US State Department spokesperson Victoria Nuland said Godec's appointment was important for US-Kenya relations.
"Kenya is one of the United States' most strategic partners in Africa and is preparing to hold national elections on March 4," she asserted.
In recognition that Kenya is preparing for the first general election under the new Constitution, Nuland said the US government was keen to support the country in its quest to conduct peaceful, free and fair elections.
She said it is in the interest of her government that Kenya will not repeat the mistakes of the 2007 elections that left over 1,000 Kenyans dead and over 650,000 others displaced and massive destruction that to date left a good number of Kenyans suffering in camps.
"These are the first national elections under Kenya's new Constitution, and they are an opportunity for Kenya to show the world it has moved decisively past the tragic violence following the disputed 2007 elections.

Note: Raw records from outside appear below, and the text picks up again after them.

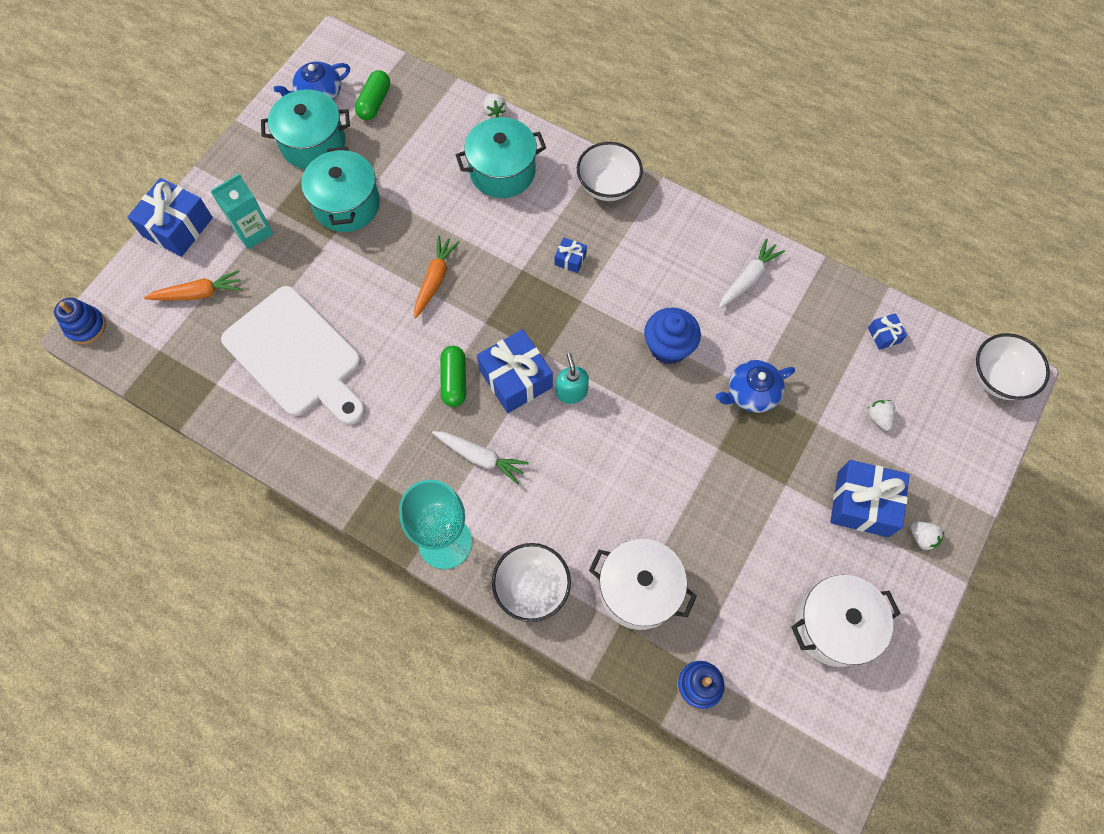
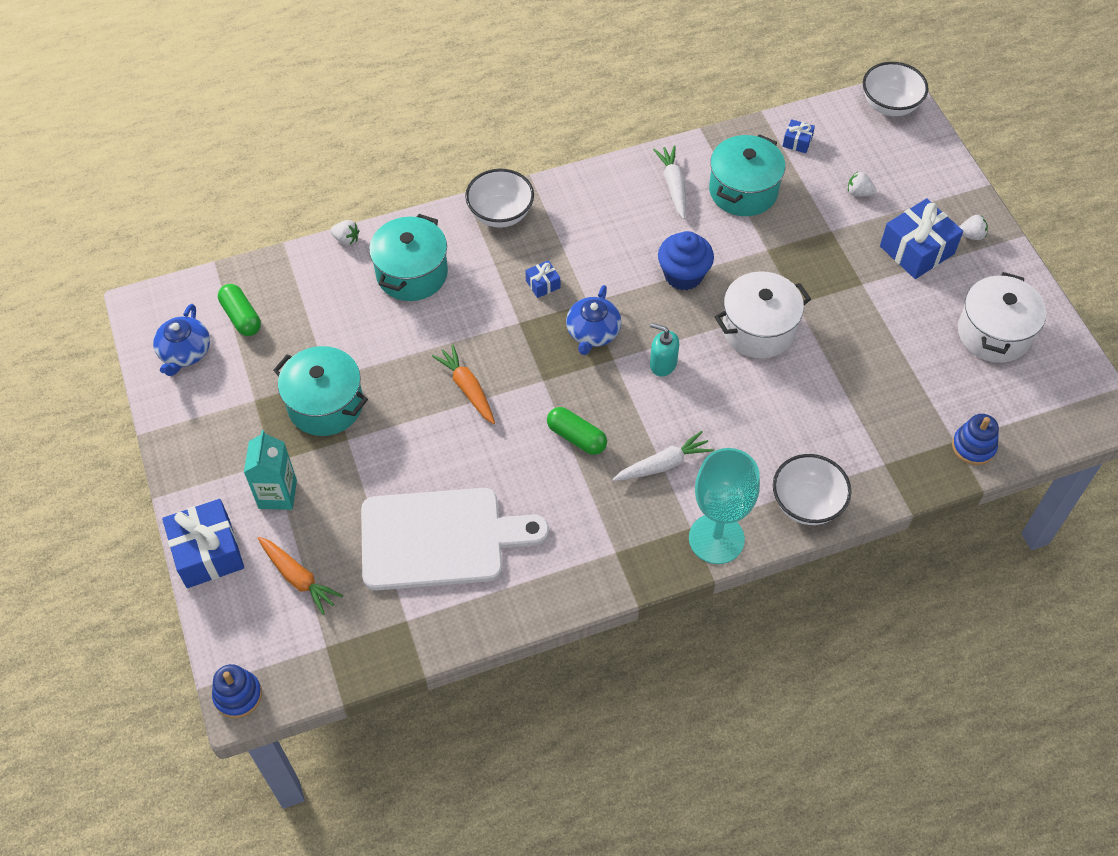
camera: 50 degrees left, 10 degrees down
orange carrot [144,270,242,301] -> orange carrot turned 105 degrees clockwise [258,537,343,615]
turquoise pot [261,89,350,169] -> turquoise pot moved to [709,134,785,216]
blue gift [477,329,553,413] -> none
white pot [589,539,697,630] -> white pot moved to [715,271,811,358]
blue teapot [716,360,795,413] -> blue teapot moved to [566,285,621,355]

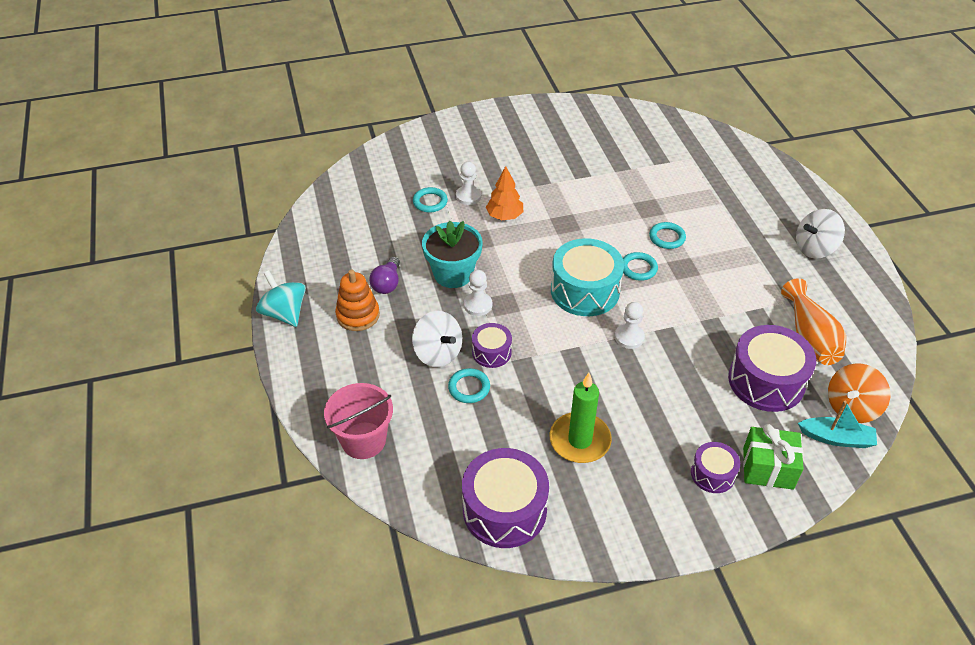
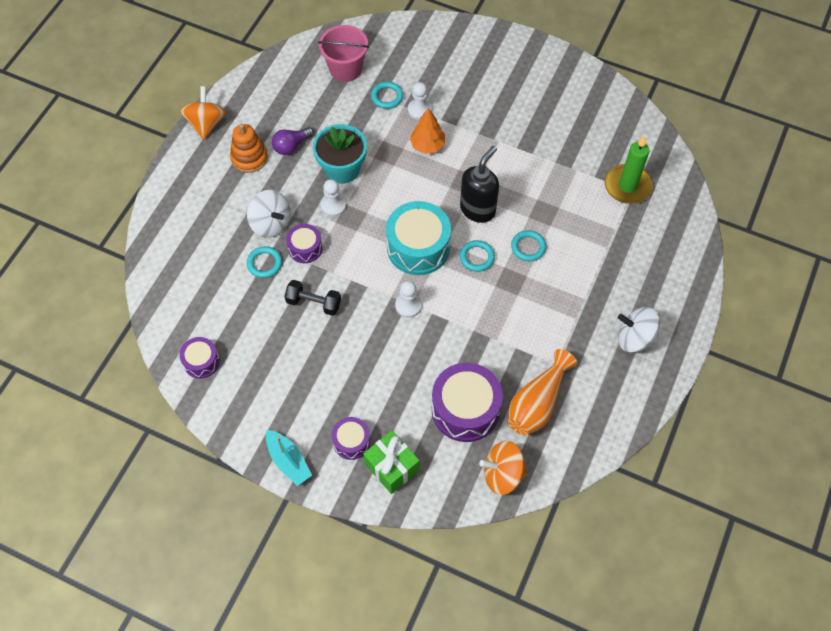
camera: 40 degrees right, 15 degrees up
turquoise spinning top [256,270,306,327] -> orange spinning top [180,86,226,140]
pink bucket [324,383,393,459] -> pink bucket moved to [318,25,369,82]
white spinning top [412,311,462,367] -> white spinning top turned 45 degrees counterclockwise [247,190,290,238]
purple drum [462,448,549,548] -> purple drum [180,337,220,379], size x0.54
green candle [550,373,612,463] -> green candle moved to [605,135,653,204]
turquoise boat [798,401,877,448] -> turquoise boat moved to [266,430,312,486]
none -> black dumbbell [285,280,341,316]
none -> black soap dispenser [460,146,499,223]

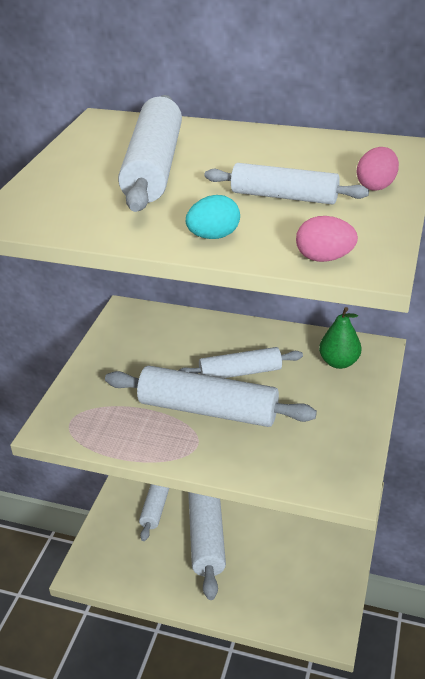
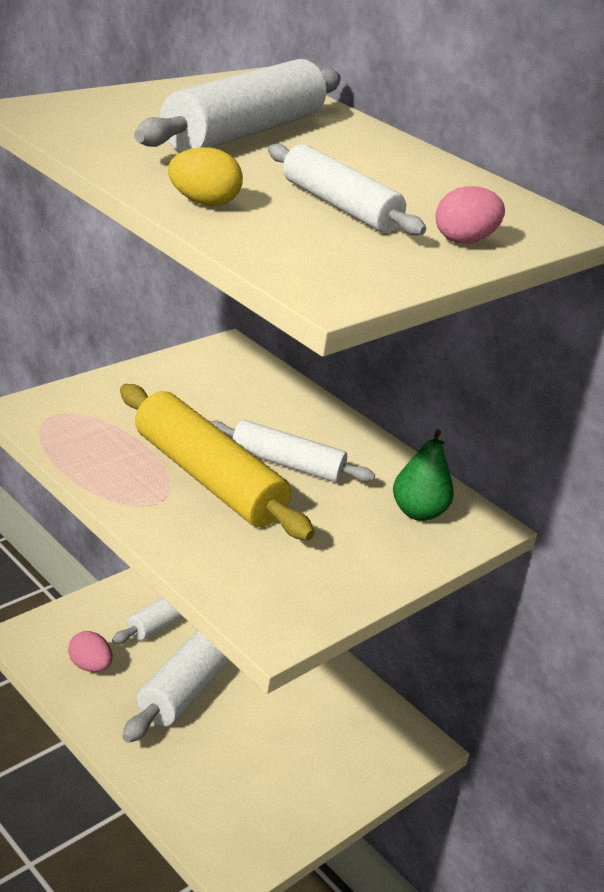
camera: 25 degrees right, 5 degrees down
white rolling pin [105,366,317,427] -> yellow rolling pin [120,384,315,540]
turquoise egg [186,195,240,239] -> yellow egg [168,147,243,206]
pink egg [296,216,358,262] -> pink egg moved to [68,631,113,672]

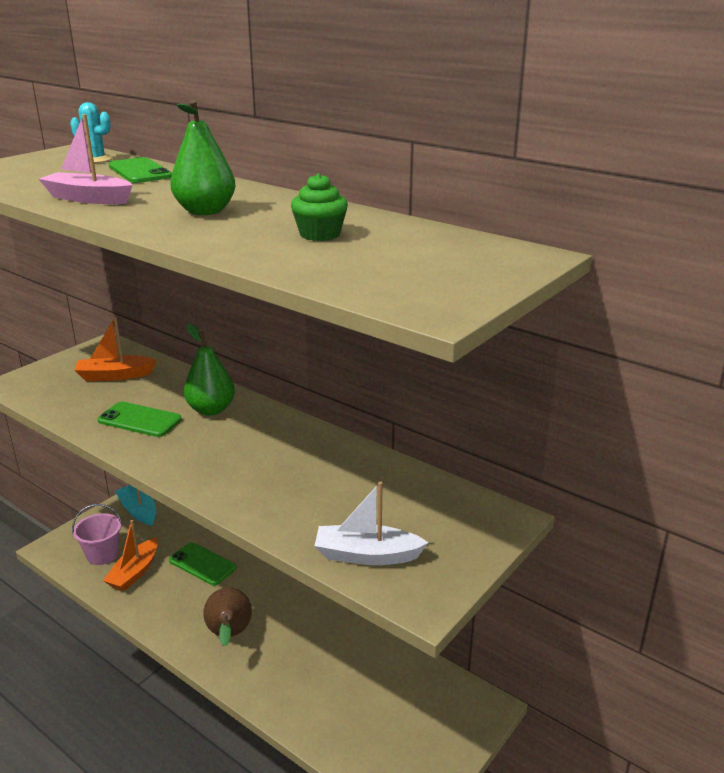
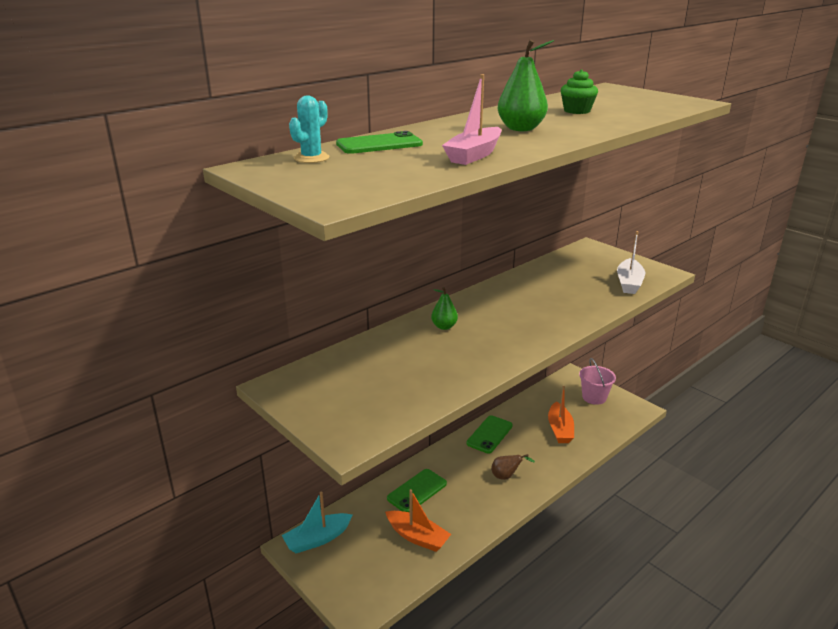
camera: 80 degrees left, 0 degrees up
pink bucket [72,504,122,565] -> pink bucket moved to [579,358,616,405]
orange boat [74,317,157,381] -> orange boat moved to [548,386,574,443]
green phone [98,402,182,437] -> green phone moved to [466,415,513,453]
green pear [184,324,235,416] -> green pear [431,287,458,330], size x0.61
brown pear [203,587,252,647] -> brown pear [491,454,535,480], size x0.61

Underscoring our commitment to a strong relationship with the people and Government of Kenya and our commitment to support free, fair, and peaceful elections, Secretary Clinton wanted to get Ambassador Godec on his way as quickly as she could," Nuland said.
US Secretary of State Hilary Rodham Clinton administered the oath of office to Godec on January 16, 2013 in Washington, DC.
Godec who has been the acting ambassador since September last year has strongly advocated for a democratic general election conducted in line with the Constitution.
He has joined others in the international community in taking the stand that it is up to Kenyans to elect their own leaders.
However, he has advised Kenyans to base their politics on issues and also to ensure they keep off divisions especially along negative ethnicity and deep political divisions that were highly blamed for the violence that followed the disputed elections five years ago.
Godec who previously served in various positions at the US Department of State in Washington previously served at the US Embassy in Nairobi from 1996 to 1999.
He was the ambassador to Tunisia from 2006 to 2009.
He replaces Scott Gration who resigned under controversial circumstances after he was accused of allegedly mishandling embassy staff and breaching security rules at the embassy.